- [Questions sur le document]
A – D'après l'article sur Louis-Jean Cormier, quand l'album Les Grandes Artères est-il paru au Québec ?
B – Prolongez l'article consacré à Louis-Jean Cormier à la suite de sa dernière phrase.

══ Texte fourni

Louis-Jean Cormier, de la tête au cœur

L'album "Les Grandes Artères" de Louis-Jean Cormier

Le chanteur du groupe Karkwa arrive dans l'Hexagone avec un deuxième album des plus réussi. Véritable carton au Québec, Les Grandes Artères est un disque debout, plein d'amours tumultueuses. 

Désormais chanteur populaire, Louis-Jean Cormier nous rappelle aussi que la pop en français se porte comme un charme de l'autre côté de l'océan.

Ceux qui aiment le rock francophone avaient noté voici quelques années sur leurs tablettes – pas encore numériques - deux groupes quasi indissociables : Malajube, d'un côté, et Karkwa, de l'autre. 

À l'image d'une scène québécoise largement mésestimée par ici, ces deux formations devaient faire quelques incursions en France sans que cela ne prête trop à conséquences. Peu de monde aura donc retenu le nom de Louis-Jean Cormier, le chanteur au grain de voix fêlé de Karkwa.

Un chanteur populaire

À l'heure où il débarque seul en France, celui qu'on appelle tout simplement Louis-Jean chez lui est désormais un chanteur populaire. Coach pour le télé-crochet La Voix, la déclinaison à très fortes parts d'audiences de l'émission The Voice, il a débuté depuis la dissolution de son groupe une carrière d'auteur-compositeur-interprète à succès. Très influencé par les anglais de Radiohead, il écrit des chansons pop à guitare qui parlent d'amour à mi-voix.

Paru au printemps 2015 au Québec, Les Grandes Artères est en fait le deuxième disque de ce garçon ô combien talentueux. Avec ses cuivres aériens, son banjo qui revient de-ci, de-là, et ses cassures de rythme franches, c'est une synthèse parfaite de son style.

════
══ Données fournies

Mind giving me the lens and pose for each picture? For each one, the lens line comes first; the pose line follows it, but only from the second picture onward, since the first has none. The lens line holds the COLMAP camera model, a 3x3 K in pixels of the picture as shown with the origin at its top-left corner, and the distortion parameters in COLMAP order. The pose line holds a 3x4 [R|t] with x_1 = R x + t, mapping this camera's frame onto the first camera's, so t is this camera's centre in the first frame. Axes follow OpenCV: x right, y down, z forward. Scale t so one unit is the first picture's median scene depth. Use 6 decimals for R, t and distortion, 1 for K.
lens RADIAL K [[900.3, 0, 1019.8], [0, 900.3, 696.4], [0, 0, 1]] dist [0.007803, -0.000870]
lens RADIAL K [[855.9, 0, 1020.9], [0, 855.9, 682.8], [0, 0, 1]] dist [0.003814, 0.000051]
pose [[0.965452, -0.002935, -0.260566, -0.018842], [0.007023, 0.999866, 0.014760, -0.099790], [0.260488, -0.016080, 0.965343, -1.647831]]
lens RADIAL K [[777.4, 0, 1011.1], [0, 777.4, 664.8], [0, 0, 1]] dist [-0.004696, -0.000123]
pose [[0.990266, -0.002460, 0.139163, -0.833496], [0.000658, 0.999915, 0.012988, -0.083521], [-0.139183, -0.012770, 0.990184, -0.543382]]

════

- [Réponses dans l'ordre]
A – Au printemps 2015.

B –
On paierait quelques dollars canadiens pour entendre plus souvent des chansons aussi accrocheuses que Si tu reviens, aussi bien orchestrées que Traverser les travaux ou aussi touchantes que Deux saisons trois quarts.

L’engagement à l’honneur

Racontant les tumultes de l'engagement amoureux, Les Grandes Artères évoque par ailleurs l'engagement tout court. ”Qu'on casse les jambes / Pour avoir envahi le boulevard / S'il faut qu'on y rampe / J'aime mieux ramper que de me rasseoir”, dit La fanfare, en référence aux mobilisations en Amérique du Nord, des manifestations étudiantes du Printemps érable de 2012 jusqu'aux récents mouvements de protestation contre les banquiers.

Qu'on nous laisse rêver”, ajoute le chanteur à la fin de ce titre. On n'a décidément pas trouvé meilleure conclusion.            

Louis-Jean Cormier, Les Grandes Artères (Simone Records / Yotanka / [PIAS]) 2016.